Recess play is for the child to explore. As long as the environment is safe, if they use their creativity to make something new with a little noise and lots of fun, that’s great, says Mdm Siti Aishah, Subject Head of Aesthetics from Punggol Primary School. Here are some things you can do.

1. Ask open-ended questions. Open-ended questions cannot be answered with just a ‘yes’ or ‘no’. It encourages your child to explain and elaborate. Listening to your questions will also teach your child how to ask questions and have a conversation

2. Just let them talk. Ask your child about playtime. Listening to them will give you insights – who their friends are, what games they play, what they find interesting or annoying, how they handle difficulties.

3. Set up a free play area. Give your child some space at home for “free play”. They can play dress up, create stories or plan games to bring to the next school recess play session… Remember: Do not tell them how to play or how that ‘story’ should end.

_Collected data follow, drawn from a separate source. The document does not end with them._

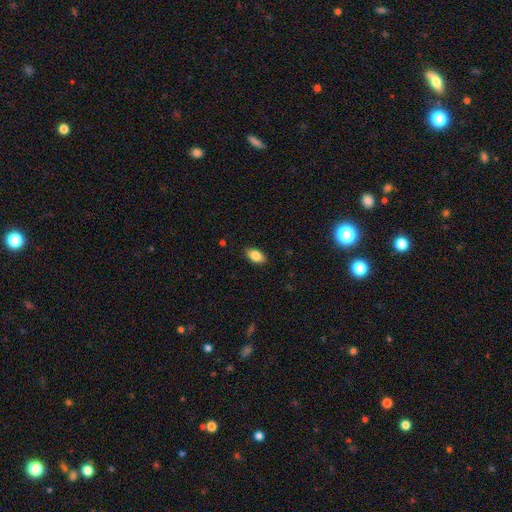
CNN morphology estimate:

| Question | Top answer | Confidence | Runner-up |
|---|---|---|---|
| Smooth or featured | smooth | 85% | star or artifact (8%) |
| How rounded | in between | 92% | round (6%) |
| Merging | none | 87% | minor disturbance (9%) |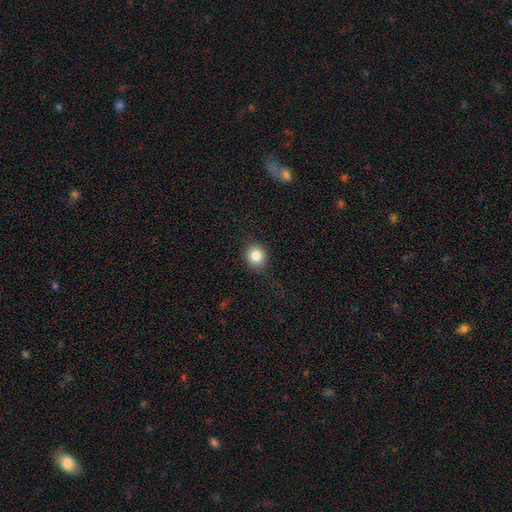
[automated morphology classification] Smooth or featured? smooth (85%)
How rounded? round (83%)
Merging? none (84%)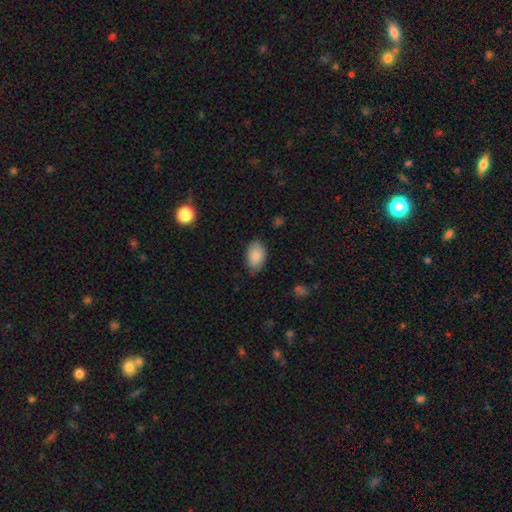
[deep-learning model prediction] Overall: smooth (88%). How rounded: in between (89%). Merging: none (77%).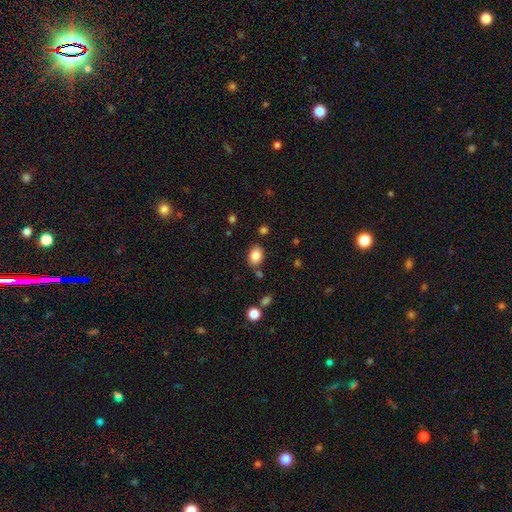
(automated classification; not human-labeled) Smooth or featured?
  - smooth: 85% *
  - star or artifact: 9%
  - featured or disk: 6%
How rounded?
  - in between: 71% *
  - round: 28%
  - cigar-shaped: 1%
Merging?
  - none: 78% *
  - minor disturbance: 13%
  - merger: 6%
  - major disturbance: 4%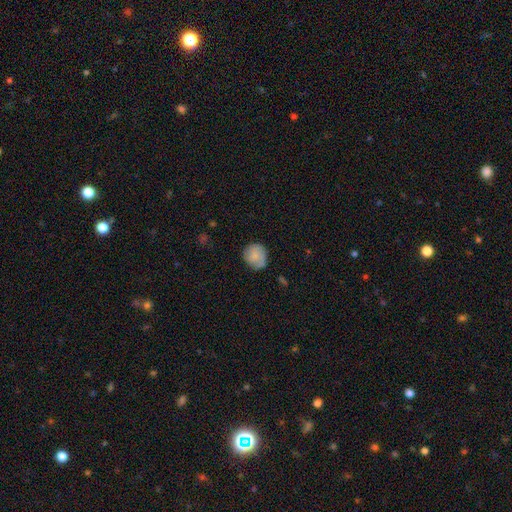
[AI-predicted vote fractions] Morphology: type=smooth (81%); roundness=round (81%); merging=none (66%).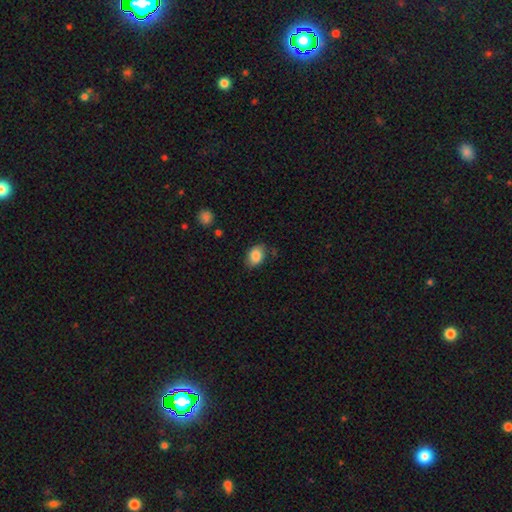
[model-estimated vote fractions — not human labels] This is clearly a smooth galaxy (85%). How rounded: clearly in between (82%). Merging: likely none (77%).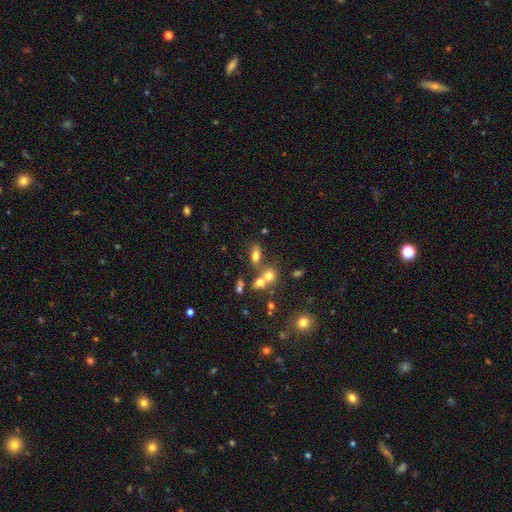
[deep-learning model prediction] A smooth galaxy with no disk features (66%) that is in between round and cigar-shaped (75%). Merging: none (53%).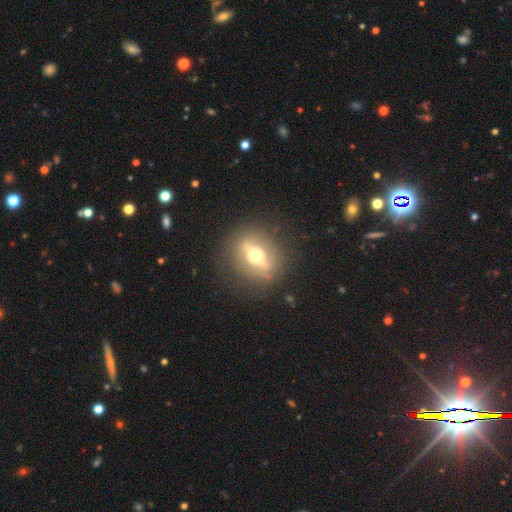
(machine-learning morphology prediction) Smooth or featured?
  - featured or disk: 65% *
  - smooth: 26%
  - star or artifact: 9%
Edge-on disk?
  - no: 52% *
  - yes: 48%
Merging?
  - none: 82% *
  - minor disturbance: 11%
  - major disturbance: 6%
  - merger: 1%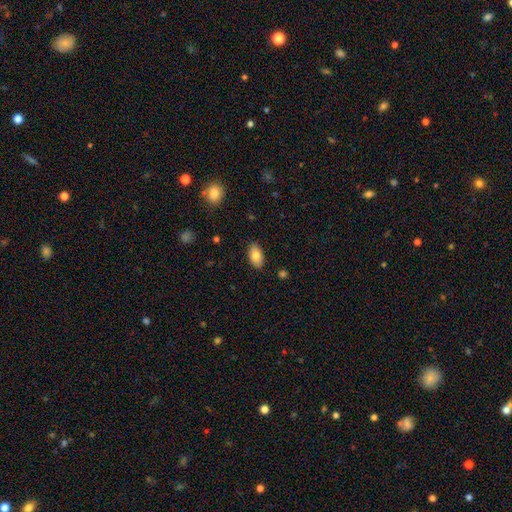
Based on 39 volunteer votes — This appears to be a smooth galaxy with no disk features (85%) that is in between round and cigar-shaped (97%). Merging: none (92%).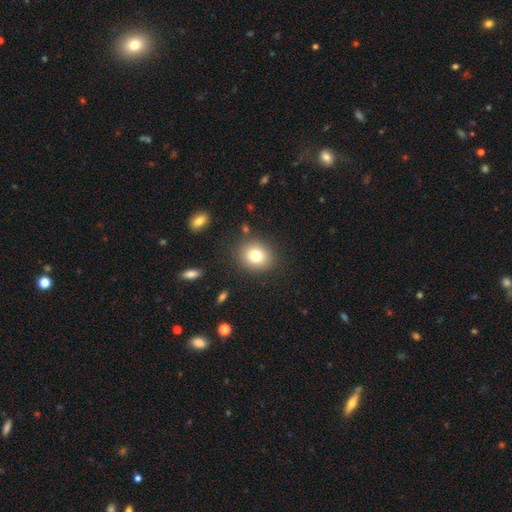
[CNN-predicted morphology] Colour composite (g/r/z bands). It shows a smooth galaxy with no disk features (79%) that is round (66%). Merging: none (85%).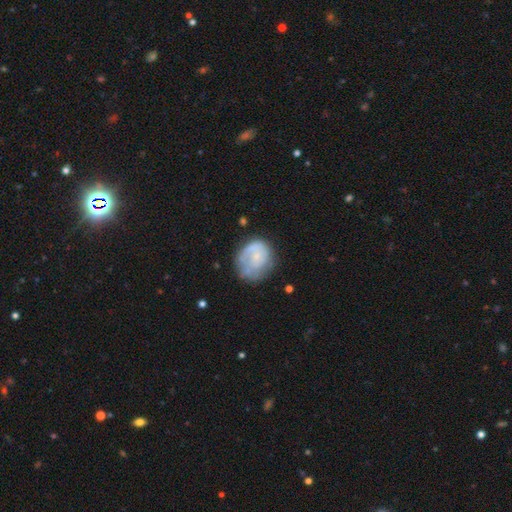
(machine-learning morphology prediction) This appears to be a featured or disk galaxy (50%). Merging: none (52%).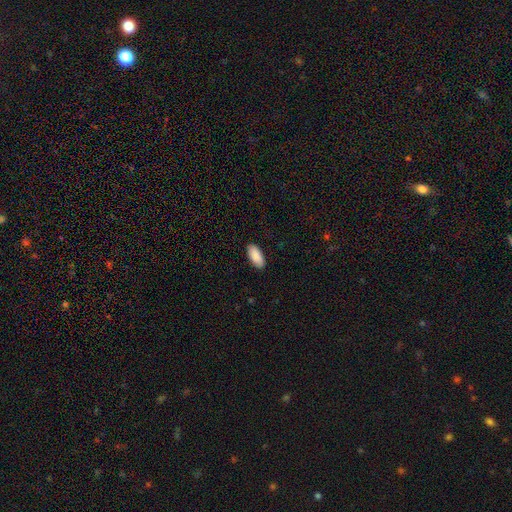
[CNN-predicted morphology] This appears to be a smooth galaxy with no disk features (90%) that is in between round and cigar-shaped (90%). Merging: none (89%).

4. Provide play materials. Take note that this does not necessarily mean toys. An old cardboard box, small rubber balls, colourful strings, plastic cups and bowls, sticky tape and a pair of scissors may sound like odd items to give to your child to play with but just a take a step back and watch what they will do with them. You will be surprised.

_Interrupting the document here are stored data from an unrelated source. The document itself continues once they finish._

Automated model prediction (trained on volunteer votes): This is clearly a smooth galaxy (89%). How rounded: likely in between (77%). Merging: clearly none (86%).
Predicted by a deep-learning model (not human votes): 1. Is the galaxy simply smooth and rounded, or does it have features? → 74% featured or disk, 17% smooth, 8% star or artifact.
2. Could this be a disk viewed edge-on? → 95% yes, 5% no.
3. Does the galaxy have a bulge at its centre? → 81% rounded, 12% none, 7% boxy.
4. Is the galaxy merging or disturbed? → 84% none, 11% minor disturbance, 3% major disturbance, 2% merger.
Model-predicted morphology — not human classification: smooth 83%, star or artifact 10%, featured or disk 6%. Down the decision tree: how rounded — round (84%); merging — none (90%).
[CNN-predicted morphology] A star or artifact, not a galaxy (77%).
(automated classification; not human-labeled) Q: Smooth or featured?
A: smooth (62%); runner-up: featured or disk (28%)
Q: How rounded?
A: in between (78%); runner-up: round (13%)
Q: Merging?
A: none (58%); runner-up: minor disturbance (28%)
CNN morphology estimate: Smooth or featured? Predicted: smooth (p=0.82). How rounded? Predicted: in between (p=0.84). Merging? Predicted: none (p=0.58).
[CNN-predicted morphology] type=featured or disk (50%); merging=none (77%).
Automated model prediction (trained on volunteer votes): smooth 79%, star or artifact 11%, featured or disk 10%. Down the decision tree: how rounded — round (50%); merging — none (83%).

5. Create a New Game. Ask your child how a game is played. For example, ask your child why a soccer game requires two goal posts. Can we have more goal posts? How do we create a new game with a change in equipment and rules? There’s no right or wrong in any decisions made. Allow them to experiment and learn on their own.

6. Throw them a challenge. If your child is a bit older, ask them how they would design playtime in school and why. This will make your child think about what works, what doesn’t. He or she will have to argue and present their case – all valuable skills.

“My child made me something… I’m not sure what it is.”

Making things has many benefits – from building confidence to creativity to resilience and problem-solving skills, says Mr Nur Haqam Abdul Latiff, Head of Department for ICT from Woodgrove Primary School. Here’s how you can help your child be a maker.

1. Encourage them to write a ‘making’ journal. Journals are not just about writing essays. Your child can document his/her creative process. For example, “My car toy – tried to make a wind-up car but the winding mechanism isn’t working out. Will try springs next week…” This will teach them about making notes (useful in so many ways). Writing things down also helps to sharpen ideas. Plus, it will be such a fun notebook to look through in the years to come… after he or she has designed their first real car or video game.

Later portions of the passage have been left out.